I want you to know that. I’m going to put the armor back on and call it adequate and pretend my heart didn’t just.”

“I know,” I said.

“You don’t even argue.”

“You’ll come back out of the armor. They always do.” I felt her breathing slow against me. “Sleep, Simone. You’ve got a window to keep open.”

She fell asleep holding my hand to her belly, and I stayed there long after I should have gone, holding, for the first time in my life, a hope that wasn’t mine to hold.

In the morning the suit was back on, exactly as promised.

She did her vitals with Yuki, crisp and professional, fully reassembled, and on her way out the door she said, to no one and everyone, “Same again next cycle. And the cycle after, if required.

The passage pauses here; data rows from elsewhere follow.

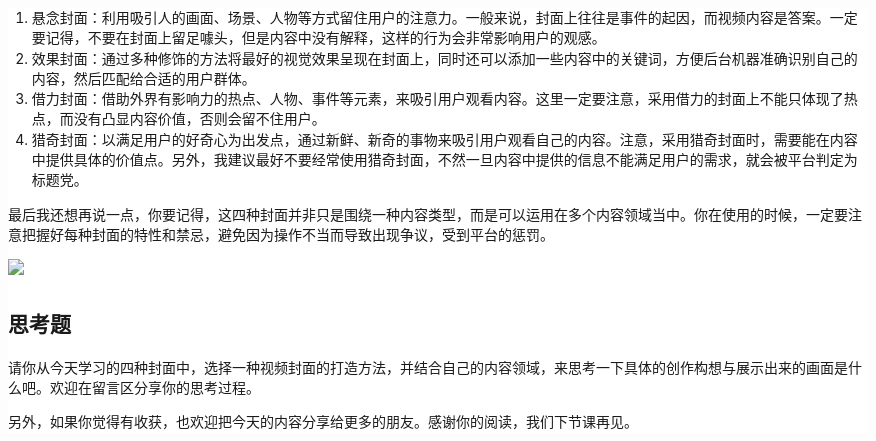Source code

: 1.  悬念封面：利用吸引人的画面、场景、人物等方式留住用户的注意力。一般来说，封面上往往是事件的起因，而视频内容是答案。一定要记得，不要在封面上留足噱头，但是内容中没有解释，这样的行为会非常影响用户的观感。
2.  效果封面：通过多种修饰的方法将最好的视觉效果呈现在封面上，同时还可以添加一些内容中的关键词，方便后台机器准确识别自己的内容，然后匹配给合适的用户群体。
3.  借力封面：借助外界有影响力的热点、人物、事件等元素，来吸引用户观看内容。这里一定要注意，采用借力的封面上不能只体现了热点，而没有凸显内容价值，否则会留不住用户。
4.  猎奇封面：以满足用户的好奇心为出发点，通过新鲜、新奇的事物来吸引用户观看自己的内容。注意，采用猎奇封面时，需要能在内容中提供具体的价值点。另外，我建议最好不要经常使用猎奇封面，不然一旦内容中提供的信息不能满足用户的需求，就会被平台判定为标题党。

最后我还想再说一点，你要记得，这四种封面并非只是围绕一种内容类型，而是可以运用在多个内容领域当中。你在使用的时候，一定要注意把握好每种封面的特性和禁忌，避免因为操作不当而导致出现争议，受到平台的惩罚。

![](https://static001.geekbang.org/resource/image/34/4c/348fb9d3c25481e984032141d5119b4c.jpg)

## 思考题

请你从今天学习的四种封面中，选择一种视频封面的打造方法，并结合自己的内容领域，来思考一下具体的创作构想与展示出来的画面是什么吧。欢迎在留言区分享你的思考过程。

另外，如果你觉得有收获，也欢迎把今天的内容分享给更多的朋友。感谢你的阅读，我们下节课再见。
    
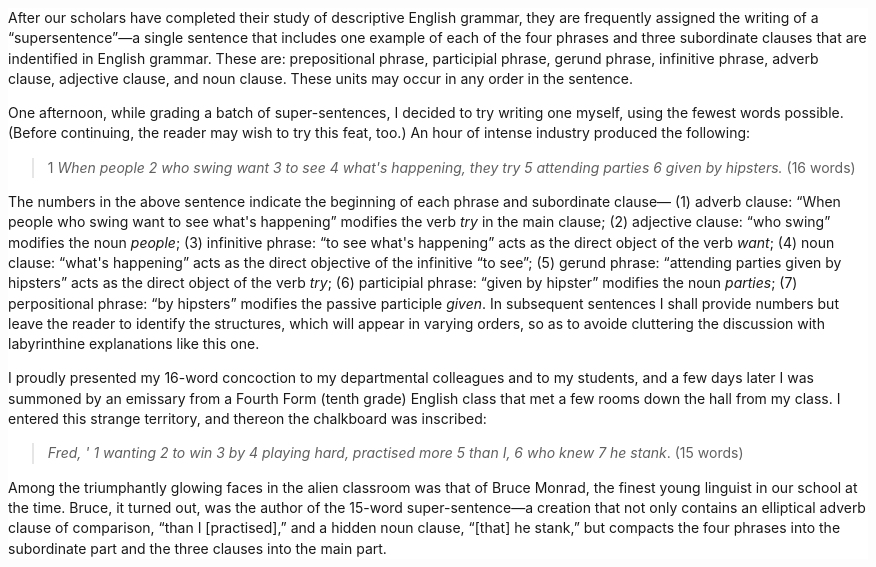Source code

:After our scholars have completed their study of
descriptive English grammar, they are frequently assigned
the writing of a &ldquo;supersentence&rdquo;—a single
sentence that includes one example of each of the
four phrases and three subordinate clauses that are
indentified in English grammar.  These are: prepositional
phrase, participial phrase, gerund phrase, infinitive
phrase, adverb clause, adjective clause, and
noun clause.  These units may occur in any order in
the sentence.

One afternoon, while grading a batch of super-sentences,
I decided to try writing one myself, using
the fewest words possible.  (Before continuing, the
reader may wish to try this feat, too.)  An hour of
intense industry produced the following:

>1 *When people 2 who swing want 3 to see 4 what's happening,
they try 5 attending parties 6 given by hipsters.*  (16 words)

The numbers in the above sentence indicate the
beginning of each phrase and subordinate clause—
(1) adverb clause: &ldquo;When people who swing want to
see what's happening&rdquo; modifies the verb *try* in the
main clause; (2) adjective clause: &ldquo;who swing&rdquo; modifies
the noun *people*; (3) infinitive phrase: &ldquo;to see
what's happening&rdquo; acts as the direct object of the
verb *want*; (4) noun clause: &ldquo;what's happening&rdquo; acts
as the direct objective of the infinitive &ldquo;to see&rdquo;; (5)
gerund phrase: &ldquo;attending parties given by hipsters&rdquo;
acts as the direct object of the verb *try*; (6)
participial phrase: &ldquo;given by hipster&rdquo; modifies the
noun *parties*; (7) perpositional phrase: &ldquo;by hipsters&rdquo;
modifies the passive participle *given*.  In subsequent
sentences I shall provide numbers but leave the
reader to identify the structures, which will appear
in varying orders, so as to avoide cluttering the discussion
with labyrinthine explanations like this one.

I proudly presented my 16-word concoction to
my departmental colleagues and to my students, and
a few days later I was summoned by an emissary
from a Fourth Form (tenth grade) English class that
met a few rooms down the hall from my class.  I entered
this strange territory, and thereon the chalkboard
was inscribed:

>*Fred, ' 1 wanting 2 to win 3 by 4 playing hard, practised
more 5 than I, 6 who knew 7 he stank*.  (15 words)

Among the triumphantly glowing faces in the
alien classroom was that of Bruce Monrad, the finest
young linguist in our school at the time.  Bruce, it
turned out, was the author of the 15-word super-sentence—a
creation that not only contains an elliptical
adverb clause of comparison, &ldquo;than I [practised],&rdquo;
and a hidden noun clause, &ldquo;[that] he stank,&rdquo;
but compacts the four phrases into the subordinate
part and the three clauses into the main part.
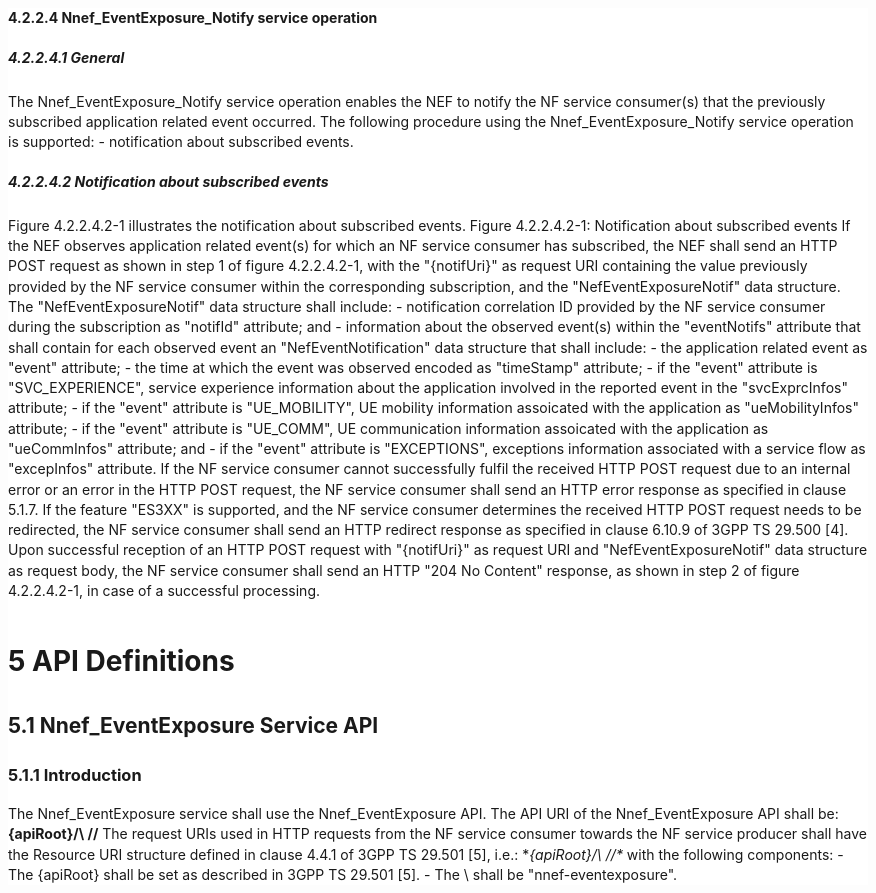#### 4.2.2.4 Nnef_EventExposure_Notify service operation
##### 4.2.2.4.1 General
The Nnef_EventExposure_Notify service operation enables the NEF to notify the
NF service consumer(s) that the previously subscribed application related
event occurred.
The following procedure using the Nnef_EventExposure_Notify service operation
is supported:
\- notification about subscribed events.
##### 4.2.2.4.2 Notification about subscribed events
Figure 4.2.2.4.2-1 illustrates the notification about subscribed events.
Figure 4.2.2.4.2-1: Notification about subscribed events
If the NEF observes application related event(s) for which an NF service
consumer has subscribed, the NEF shall send an HTTP POST request as shown in
step 1 of figure 4.2.2.4.2-1, with the \"{notifUri}\" as request URI
containing the value previously provided by the NF service consumer within the
corresponding subscription, and the \"NefEventExposureNotif\" data structure.
The \"NefEventExposureNotif\" data structure shall include:
\- notification correlation ID provided by the NF service consumer during the
subscription as \"notifId\" attribute; and
\- information about the observed event(s) within the \"eventNotifs\"
attribute that shall contain for each observed event an
\"NefEventNotification\" data structure that shall include:
\- the application related event as \"event\" attribute;
\- the time at which the event was observed encoded as \"timeStamp\"
attribute;
\- if the \"event\" attribute is \"SVC_EXPERIENCE\", service experience
information about the application involved in the reported event in the
\"svcExprcInfos\" attribute;
\- if the \"event\" attribute is \"UE_MOBILITY\", UE mobility information
assoicated with the application as \"ueMobilityInfos\" attribute;
\- if the \"event\" attribute is \"UE_COMM\", UE communication information
assoicated with the application as \"ueCommInfos\" attribute; and
\- if the \"event\" attribute is \"EXCEPTIONS\", exceptions information
associated with a service flow as \"excepInfos\" attribute.
If the NF service consumer cannot successfully fulfil the received HTTP POST
request due to an internal error or an error in the HTTP POST request, the NF
service consumer shall send an HTTP error response as specified in clause
5.1.7.
If the feature \"ES3XX\" is supported, and the NF service consumer determines
the received HTTP POST request needs to be redirected, the NF service consumer
shall send an HTTP redirect response as specified in clause 6.10.9 of 3GPP TS
29.500 [4].
Upon successful reception of an HTTP POST request with \"{notifUri}\" as
request URI and \"NefEventExposureNotif\" data structure as request body, the
NF service consumer shall send an HTTP \"204 No Content\" response, as shown
in step 2 of figure 4.2.2.4.2-1, in case of a successful processing.
# 5 API Definitions
## 5.1 Nnef_EventExposure Service API
### 5.1.1 Introduction
The Nnef_EventExposure service shall use the Nnef_EventExposure API.
The API URI of the Nnef_EventExposure API shall be:
**{apiRoot}/\ /\/**
The request URIs used in HTTP requests from the NF service consumer towards
the NF service producer shall have the Resource URI structure defined in
clause 4.4.1 of 3GPP TS 29.501 [5], i.e.:
**{apiRoot}/\ /\/\**
with the following components:
\- The {apiRoot} shall be set as described in 3GPP TS 29.501 [5].
\- The \ shall be \"nnef-eventexposure\".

I prefer redundancy in critical systems.”

Yuki, charting, said, “Logged.”

But in the corridor, alone, before she’d quite gotten the executive face all the way back up, Simone Devereux paused, and a small, terrible, private smile crossed her face, and she pressed one hand briefly flat against her own stomach.

“Two weeks,” she said, to the empty corridor, to the clock she’d decided to hope against. “Two weeks until the test.” The smile flickered, want and fear at war under it. “I hate waiting.”

She set her shoulders and went down to breakfast a machine. Two weeks until the test, and not one thing in the world she could do to make it come faster. I went and checked the boiler pressure on my way past, because it was the only clock on the mountain I knew how to move.